La célebre frase de Rabelais, en el siglo XVI, "ciencia sin conciencia no es más que ruina para el alma", cobra vida en "Don Catalino, hombre sabio" de 1915. El mensaje resulta clarividente: Hay una burla de la Ciencia, escrita con mayúsculas, que trae a nuestra memoria el clima de la novela Amor y pedagogía (1902) y del ensayo Contra el purismo (1903). El autor aparece con su mismo nombre e idiosincrasia y don Catalino como amigo e interlocutor. Francisco Ayala ha subrayado esta desconfianza unamuniana frente a las especulaciones racionales, manifestando que el uso de razón parece excluido por completo del mundo novelesco unamuniano. Stevens, por su parte, va más allá: "Bajo el humor, más bien templado, se trasluce con clarividencia el temor de Unamuno al daño que la llamada actitud científica puede ocasionar al hombre (…). En realidad, Unamuno está señalando el pedantismo y el autoritarismo del personaje, y a través de él una perniciosa característica de los tiempos modernos…". Lo que sí queda claro es que a partir de estos años Unamuno no deja de mostrar una posición anticientificista, antieuropeizante, irracional e individualista. Quizá la guerra mundial mostraba al rector de Salamanca a dónde conducían los adelantos de la ciencia aplicada, por lo que justifica le diviertan más "las aventuras de Belerofonte o la leyenda de Edipo, que no el binomino de Newton. Y en cuanto a utilidad -prosigue irónicamente-, como al fin y al cabo se ha de morir uno…".

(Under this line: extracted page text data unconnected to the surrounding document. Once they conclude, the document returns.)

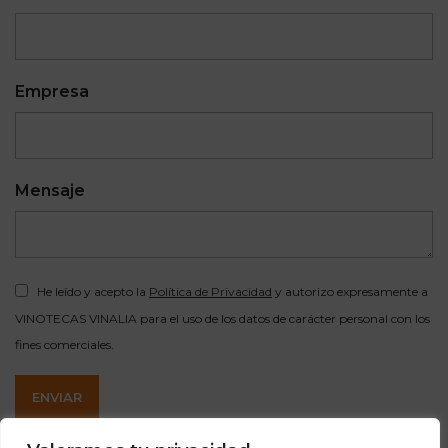
Empresa
Mensaje
He leído y acepto la
Política de Privacidad
y autorizo expresamente a
VINOTECAS VINALIA para el uso de los datos de carácter personal con los
fines comerciales.
ENVIAR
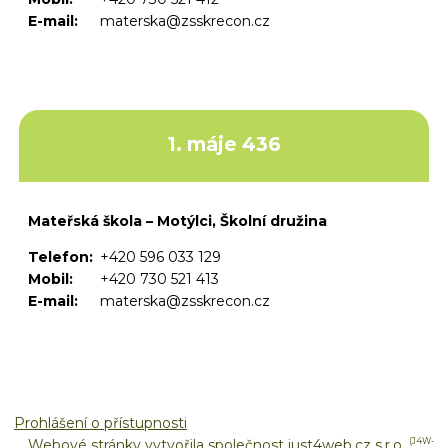
E-mail:
materska@zsskrecon.cz
1. máje 436
Mateřská škola – Motýlci, Školní družina
Telefon:
+420 596 033 129
Mobil:
+420 730 521 413
E-mail:
materska@zsskrecon.cz
Prohlášení o přístupnosti
Webové stránky vytvořila společnost
just4web.cz s.r.o.
(J4W-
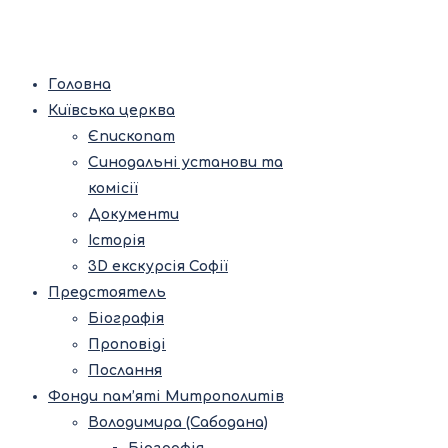
Головна
Київська церква
Єпископат
Синодальні установи та
комісії
Документи
Історія
3D екскурсія Софії
Предстоятель
Біографія
Проповіді
Послання
Фонди пам’яті Митрополитів
Володимира (Сабодана)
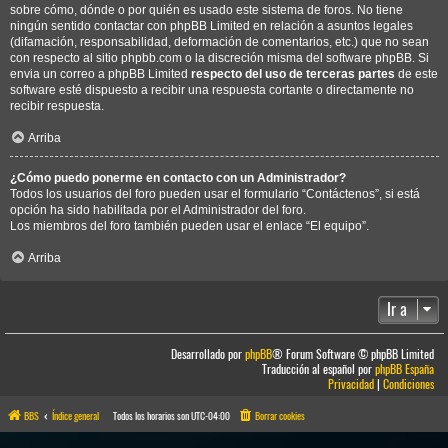
sobre cómo, dónde o por quién es usado este sistema de foros. No tiene
ningún sentido contactar con phpBB Limited en relación a asuntos legales
(difamación, responsabilidad, deformación de comentarios, etc.) que no sean
con respecto al sitio phpbb.com o la discreción misma del software phpBB. Si
envia un correo a phpBB Limited
respecto del uso de terceras partes
de este
software esté dispuesto a recibir una respuesta cortante o directamente no
recibir respuesta.
Arriba
¿Cómo puedo ponerme en contacto con un Administrador?
Todos los usuarios del foro pueden usar el formulario “Contáctenos”, si está
opción ha sido habilitada por el Administrador del foro.
Los miembros del foro también pueden usar el enlace “El equipo”.
Arriba
Ir a
Desarrollado por
phpBB
® Forum Software © phpBB Limited
Traducción al español por
phpBB España
Privacidad
|
Condiciones
BBS
Índice general
Todos los horarios son
UTC-04:00
Borrar cookies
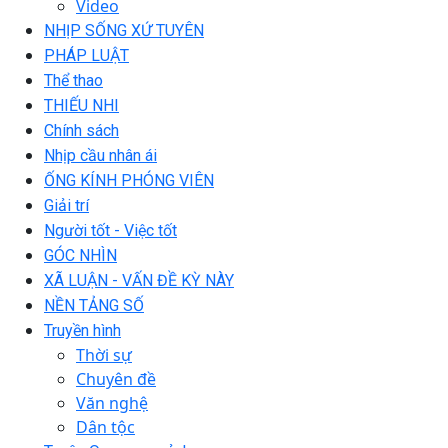
Video
NHỊP SỐNG XỨ TUYÊN
PHÁP LUẬT
Thể thao
THIẾU NHI
Chính sách
Nhịp cầu nhân ái
ỐNG KÍNH PHÓNG VIÊN
Giải trí
Người tốt - Việc tốt
GÓC NHÌN
XÃ LUẬN - VẤN ĐỀ KỲ NÀY
NỀN TẢNG SỐ
Truyền hình
Thời sự
Chuyên đề
Văn nghệ
Dân tộc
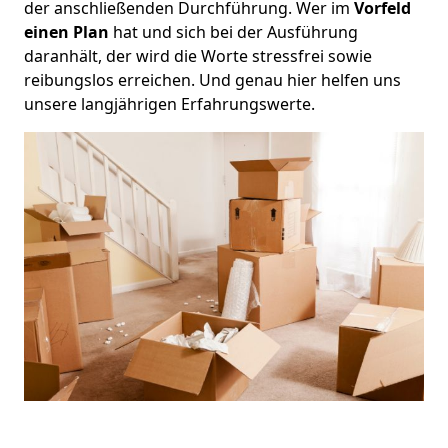
der anschließenden Durchführung. Wer im
Vorfeld
einen Plan
hat und sich bei der Ausführung
daranhält, der wird die Worte stressfrei sowie
reibungslos erreichen. Und genau hier helfen uns
unsere langjährigen Erfahrungswerte.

El tema de "La revolución de la biblioteca de Ciudámuerta" aparecía en el prólogo a Amor y pedagogía donde cuenta el autor su experiencia con un librero que quería que todas sus obras se publicasen del mismo tamaño. El joven bibliotecario del cuento que despotrica contra la haraganería y tontería tiene muchos rasgos quijotescos, unamunianos; sostiene con sobradas razones que "la tontería más que la mala intención, que la inepcia y la incapacidad, son la fuente del enorme montón de menudas injusticias -como una montaña de granos de arena- que produce el general descontento público". Y por último hemos querido incluir en nuestra selección el que creemos último relato que escribió don Miguel, "Al pie de una encina" {Ahora, Madrid, 1-VIII-1934). Aparece el deseo de paz, su preocupación por la fama, pues si ya no puede estar seguro de la de su alma, quiere buscar la otra, la de su nombre. Unamuno establecería el siguiente imperativo moral (parafraseando a Kant): "Obra de modo que merezcas a tu propio juicio y a juicio de los demás la eternidad, que te hagas insustituible, que no merezcas morir". Así, según él, Cervantes era inferior al Quijote, pero Unamuno, al revés, era superior a su obra, queriendo significar con ello que ni los cuentos todos que escribió, ni los ensayos, ni sus innovadoras nivolas conseguirían penetrar en el secreto de la vida y la personalidad. Vicente Gaos (Los géneros literarios en la obra de Unamuno", Claves de literatura española, Madrid, Guadarrama, II, 1971) lo ha expresado certeramente: "El hombre -el yo de carne y hueso que se expresó colmadamente a través de todos esos géneros- los excede". En conclusión, a través de estas narraciones, de estos Cuentos de mí mismo, llega a nosotros el eco inquietante de don Miguel de Unamuno, de una personalidad escéptica, agónica y polémica que reitera en todas y cada una de sus criaturas de ficción y harán las delicias de los lectores.